> [Task details] Once you find the line with "- Replace the", copy it and every line after it through the end of the entries below, exactly as written.

> [Dataset content]
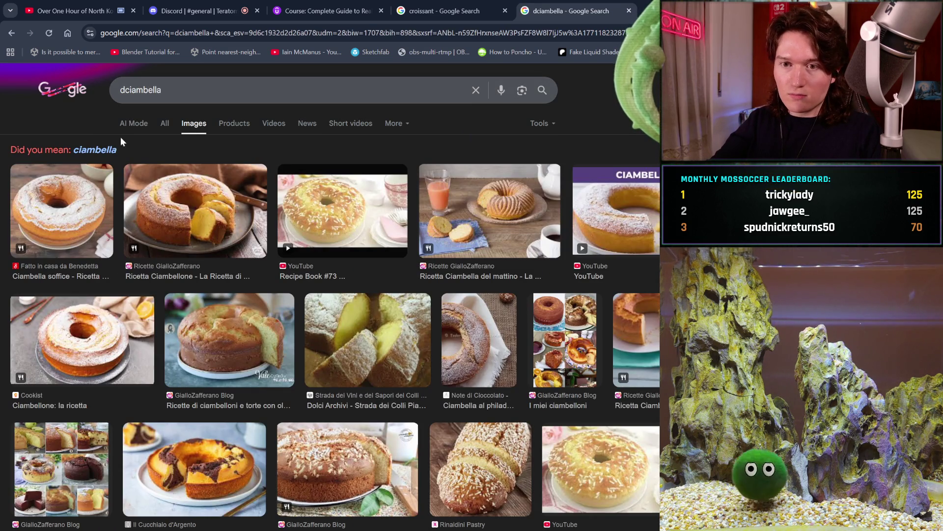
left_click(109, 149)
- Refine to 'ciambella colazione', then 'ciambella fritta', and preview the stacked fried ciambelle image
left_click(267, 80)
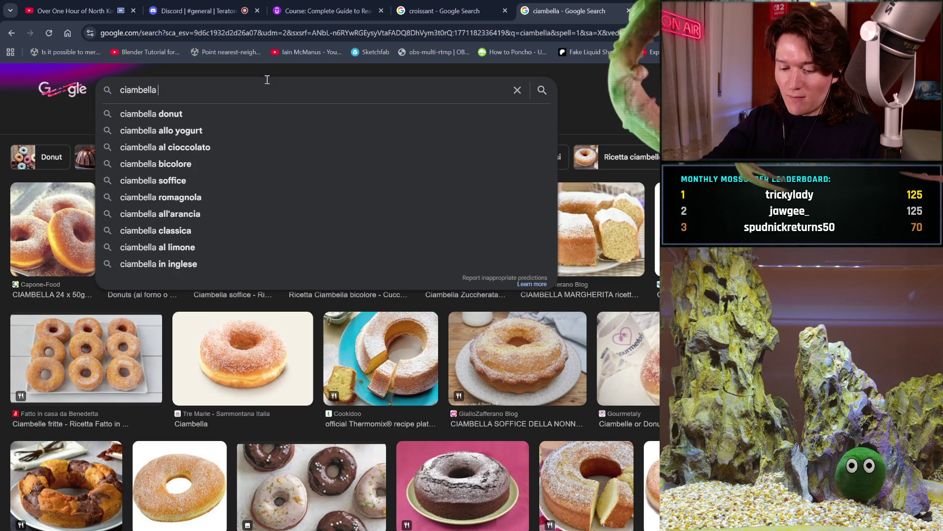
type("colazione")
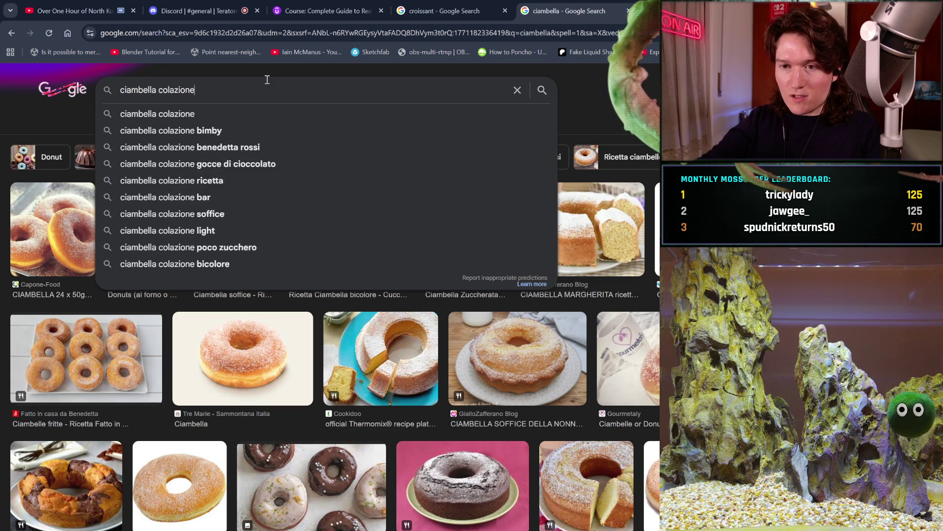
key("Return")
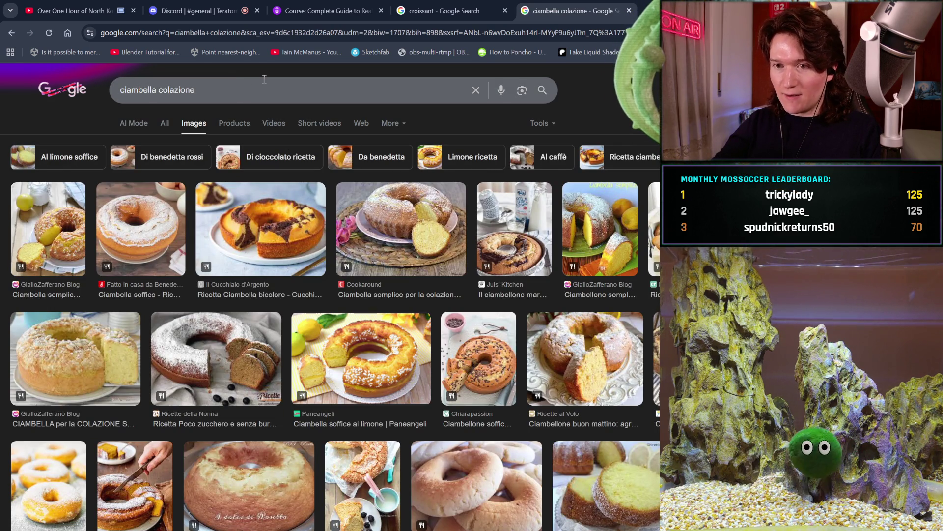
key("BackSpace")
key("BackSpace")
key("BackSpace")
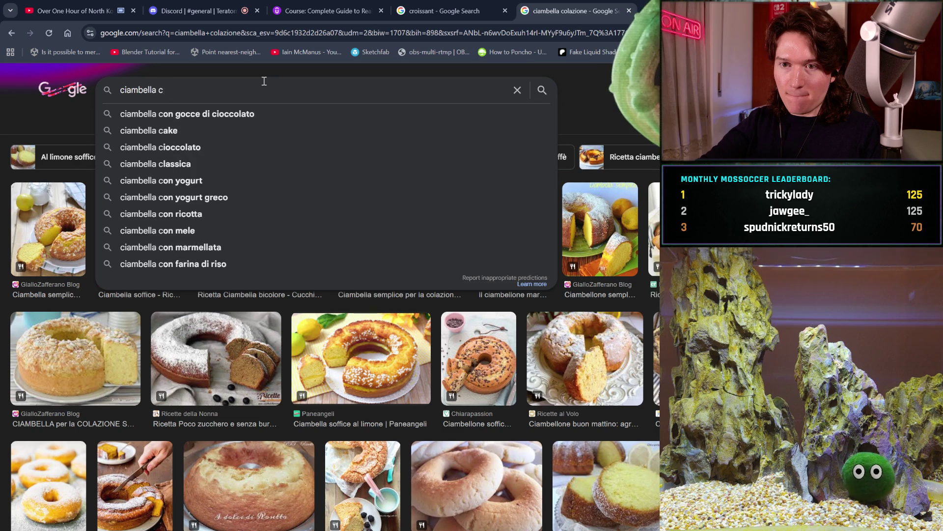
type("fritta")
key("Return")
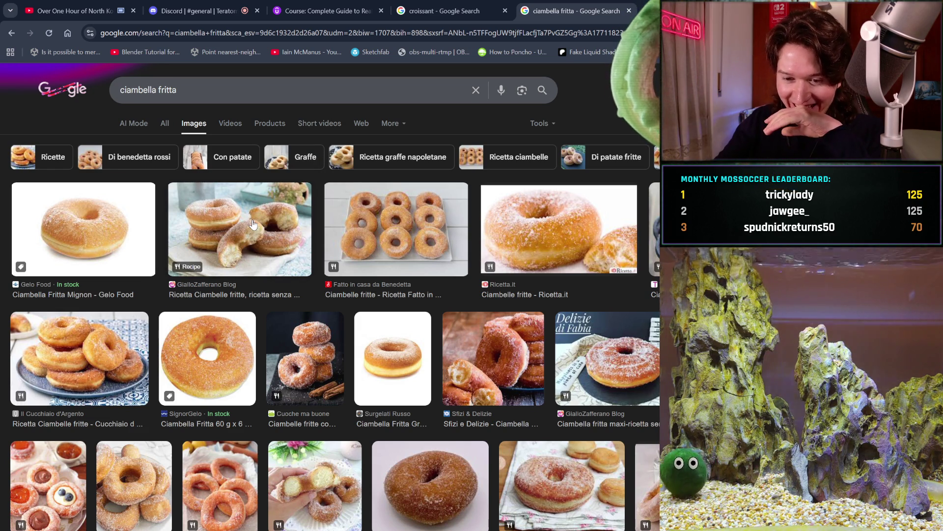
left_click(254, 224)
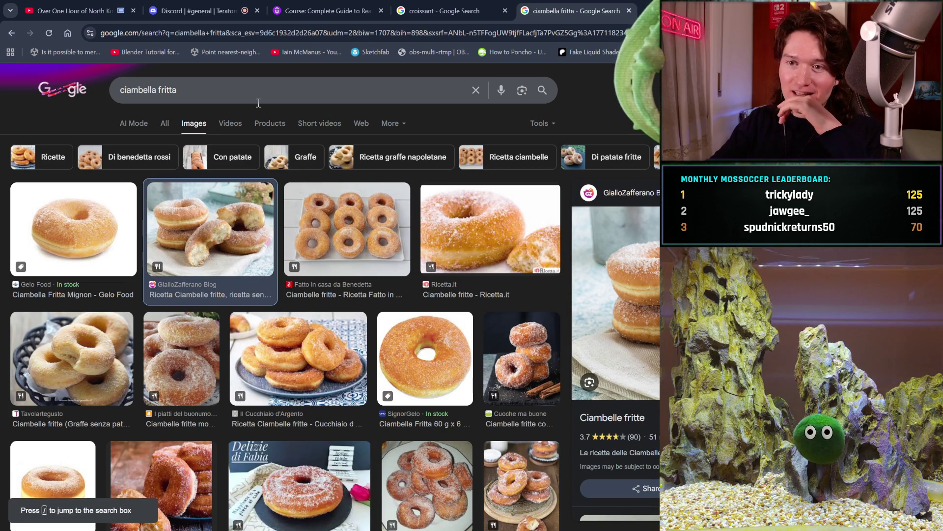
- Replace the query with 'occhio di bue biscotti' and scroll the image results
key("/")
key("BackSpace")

> [Result of the exercise]
- Replace the query with 'occhio di bue biscotti' and scroll the image results
key("/")
key("BackSpace")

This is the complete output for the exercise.